Когда он это говорил, лицо его изменилось. Оно осветилось великой страстью — любовью к этому старому дому. Мое отношение к нему потеплело. Если бы этот дом был моим, я бы чувствовала то же самое. Он спешно продолжал:

— Вы должны признать, что мое удивление было справедливым. Я ожидал увидеть опытного мужчину, а встретил юную леди…

— Уверяю вас, я далеко уже не юная.

Он не попытался это опровергнуть и казался все еще занятым своими мыслями — его эмоции касались лишь замка, он все еще не мог решиться допустить меня, с моими сомнительными способностями, до своих чудных полотен.

— Может быть, вы покажете мне свои рекомендации.

Я вернулась к столу и, вынув из внутреннего кармана жакета пачку писем, протянула их ему. Он жестом предложил мне сесть. Потом он тоже сел и начал читать письма. Я сложила руки на коленях и крепко их стиснула. Минуту назад я думала, что проиграла, теперь я не была в этом уверена.

Сделав вид, что изучаю комнату, я наблюдала за ним. Он пытался решить, что же ему делать. Это удивило меня. Раньше я представляла себе графа человеком, не склонным к сомнению, быстро принимающим решения независимо от степени их мудрости, ибо он полагает, что всегда прав.

— Производит большое впечатление, — сказал он, возвращая мне рекомендации. Несколько мгновений он в упор смотрел на меня, затем в нерешительности продолжил:

— Я думаю, вы захотите взглянуть на полотна.

— В этом, очевидно, мало смысла, если я не буду с ними работать.

— Возможно, будете, мадемуазель Лоусон.

— Вы имеете в виду…

— Я имею в виду, что вам следует остаться здесь хотя бы переночевать. Вы долго ехали. Я уверен, что вы устали. И если вы такой специалист, — он взглянул на письма в моих руках, — и вас столь высоко оценивают такие уважаемые люди, я уверен, что вы, по крайней мере, захотите увидеть картины. У нас в замке есть великолепные живописные полотна. Их собирали в течение столетий. Уверяю вас, эта коллекция достойна вашего внимания.

— Я уверена в этом. Но думаю, что мне пора ехать в гостиницу.

— Не советую.

— Почему же?

— Она очень маленькая и пища там не из лучших. Я уверен, вам будет удобнее в замке.

— Мне бы не хотелось обременять вас.

— Я все же буду настаивать, чтобы вы здесь остались и позволили мне вызвать горничную, которая проводит вас в вашу комнату. Она готова, хотя, конечно, мы не знали, что окажется предназначенной для дамы. Во всяком случае, это не должно вас беспокоить. Горничная принесет обед в вашу комнату. Потом, я полагаю, вам следует отдохнуть, а позже вы посмотрите картины.

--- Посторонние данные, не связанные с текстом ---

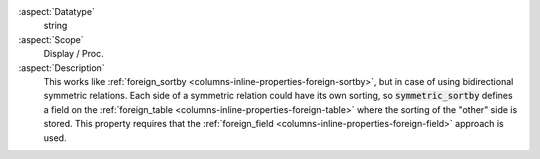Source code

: :aspect:`Datatype`
    string

:aspect:`Scope`
    Display / Proc.

:aspect:`Description`
    This works like :ref:`foreign_sortby <columns-inline-properties-foreign-sortby>`, but in case of using bidirectional
    symmetric relations. Each side of a symmetric relation could have its own sorting, so :code:`symmetric_sortby`
    defines a field on the :ref:`foreign_table <columns-inline-properties-foreign-table>` where the sorting of the
    "other" side is stored. This property requires that the
    :ref:`foreign_field <columns-inline-properties-foreign-field>` approach is used.
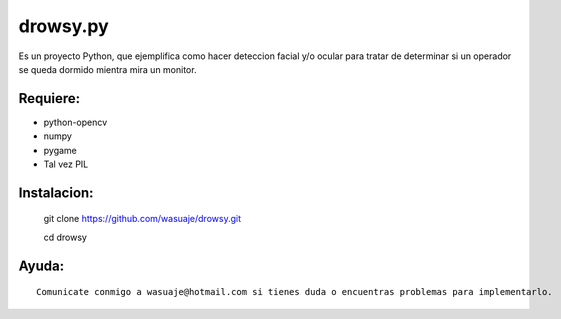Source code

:=======
drowsy.py
=======

Es un proyecto Python, que ejemplifica como hacer deteccion facial y/o ocular para tratar de
determinar si un operador se queda dormido mientra mira un monitor.



Requiere:
---------

- python-opencv
- numpy
- pygame
- Tal vez PIL


Instalacion:
------------

 git clone https://github.com/wasuaje/drowsy.git

 cd drowsy

::



Ayuda:
-----------------

::

 Comunicate conmigo a wasuaje@hotmail.com si tienes duda o encuentras problemas para implementarlo.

— Вы имеете в виду, что хотите, чтобы я выполнила работу, ради которой приехала?

— Вы могли бы для начала дать нам совет, не так ли?

Я почувствовала такое облегчение, что мое отношение к нему переменилось. Недавняя неприязнь обратилась в симпатию.

— Я постараюсь, господин граф.

— Вы заблуждаетесь, мадемуазель. Я не граф де ла Талль.

Я не могла сдержать своего удивления.

— Тогда кто же?

— Филипп де ла Талль, кузен графа. Итак, вы видите, что не мне вы должны понравиться, а графу. Это он будет решать, доверить вам реставрацию его картин или нет. Уверяю вас, если бы решение зависело от меня, я бы просил вас начать работу безотлагательно.

— Когда я смогу увидеть графа?

— Его сейчас нет в замке и еще несколько дней не будет. Я полагаю, что вы останетесь здесь до его возвращения. За это время вы сможете изучить картины и ко времени его возвращения будете готовы дать рекомендации.

— Несколько дней! — в голосе моем прозвучало уныние.